The bulldozer rolled down to the bottom of the incline and stopped. I scrambled down, weak with relief. Aunt Janet was pinned under the caterpillar tread of the bulldozer, staring into nothingness.

Father started yelling at me, and Mother screamed at him for not keeping a closer eye on me. She ran into the house while Father started the bulldozer and backed it off Aunt Janet. I stood, frozen with horror, willing her to get up and smile her most impish smile and tell us the whole thing was just a prank.

Father bellowed at me to get into the house. I ran as if all the demons of hell were after me. I've been running ever since.

I can't remember the days after that, or the months, or the years. I was on autopilot, completely numb. I remember leaving home when I was sixteen, trying to make a life for myself. I would never have made it without Tracy's help. And now she's starting a whole new life without me.

I want to cry, to scream, to protest. But I just sit there, not making a sound.

Tears spring into Madame Macrceau's eyes and roll down her cheeks.

"I don't know what happened," she says, "but I know you were a child and meant no harm. Life can be very cruel."

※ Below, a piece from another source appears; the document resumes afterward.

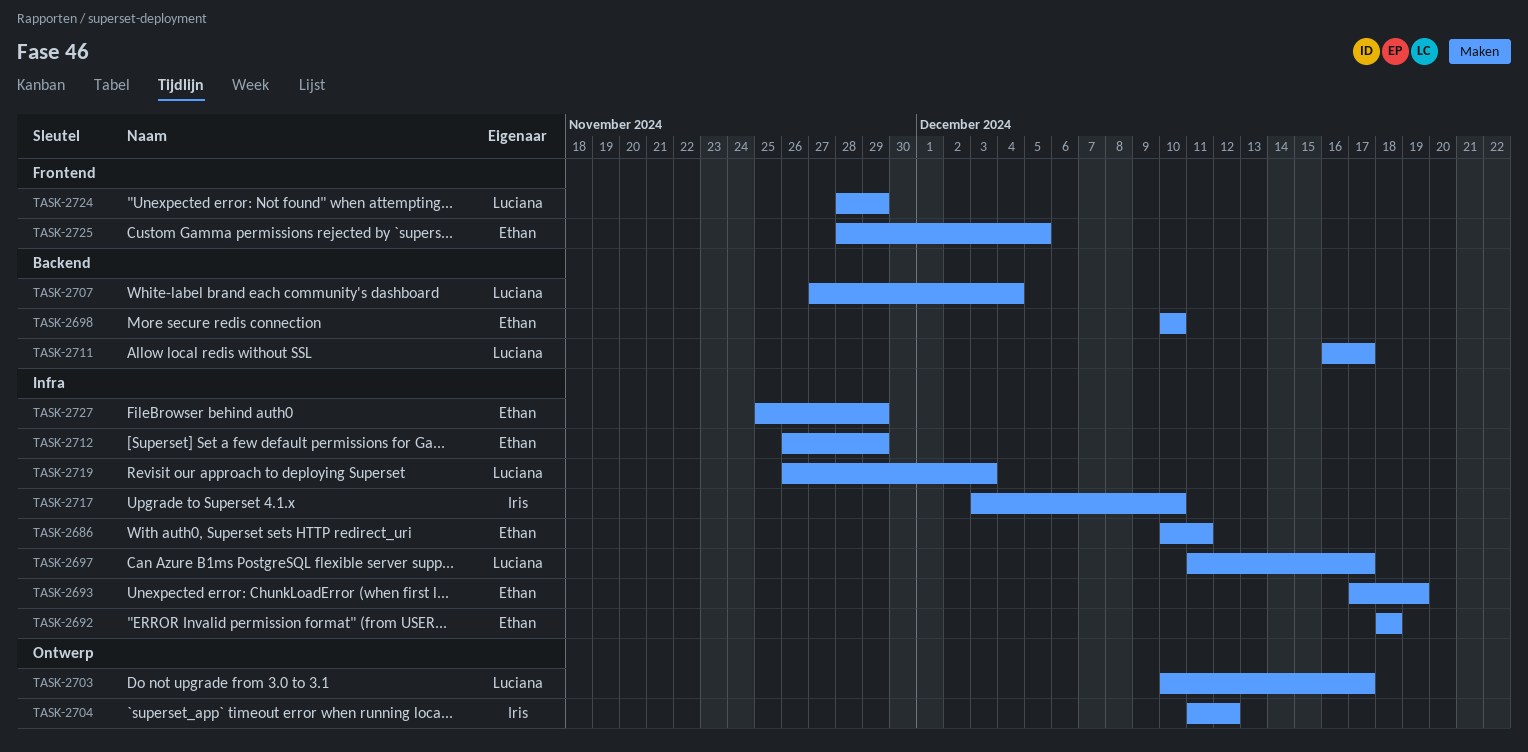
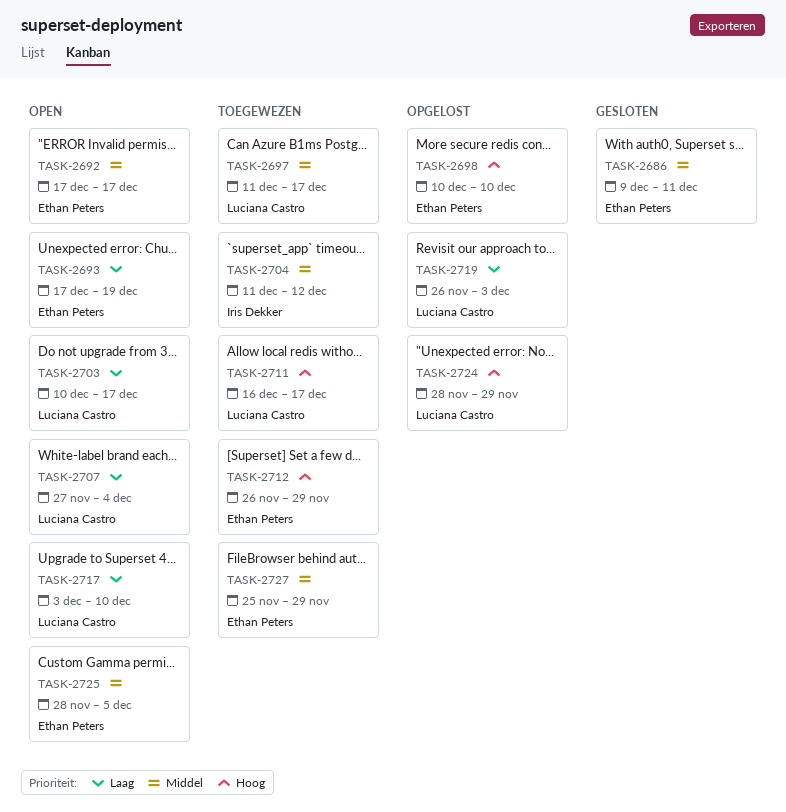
TASK-2686, start: Dec 10 -> Dec 9
TASK-2692, start: Dec 18 -> Dec 17
TASK-2692, due: Dec 18 -> Dec 17
TASK-2717, owner: Iris Dekker -> Luciana Castro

I look in her face and I know she understands. "Will my mother ever forgive me for ruining her beautiful dinner?" I ask. I don't dare say what I really want to say. Will she ever forgive me for killing her sister?

"That I cannot tell you," Madame M says. "But I am a mother too, and I know that I am willing to forgive almost anything."

I stand up, my knees shaking. "Thank you," I say, meaning it. I don't know what happened, but something inside me has changed.

I have stopped running.

I am going home to face the truth. No matter what it is, it's better than not knowing.

Maybe Madame M has a special gift after all.